(Transcribed page contents)
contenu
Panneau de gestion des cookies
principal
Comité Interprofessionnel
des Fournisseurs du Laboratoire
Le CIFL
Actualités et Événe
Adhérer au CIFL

• _Directions_:
Return all of the lines above without any changes, keeping each one on its own line and in the same order.

• _Problem solution_:
contenu
Panneau de gestion des cookies
principal
Comité Interprofessionnel
des Fournisseurs du Laboratoire
Le CIFL
Actualités et Événe
Adhérer au CIFL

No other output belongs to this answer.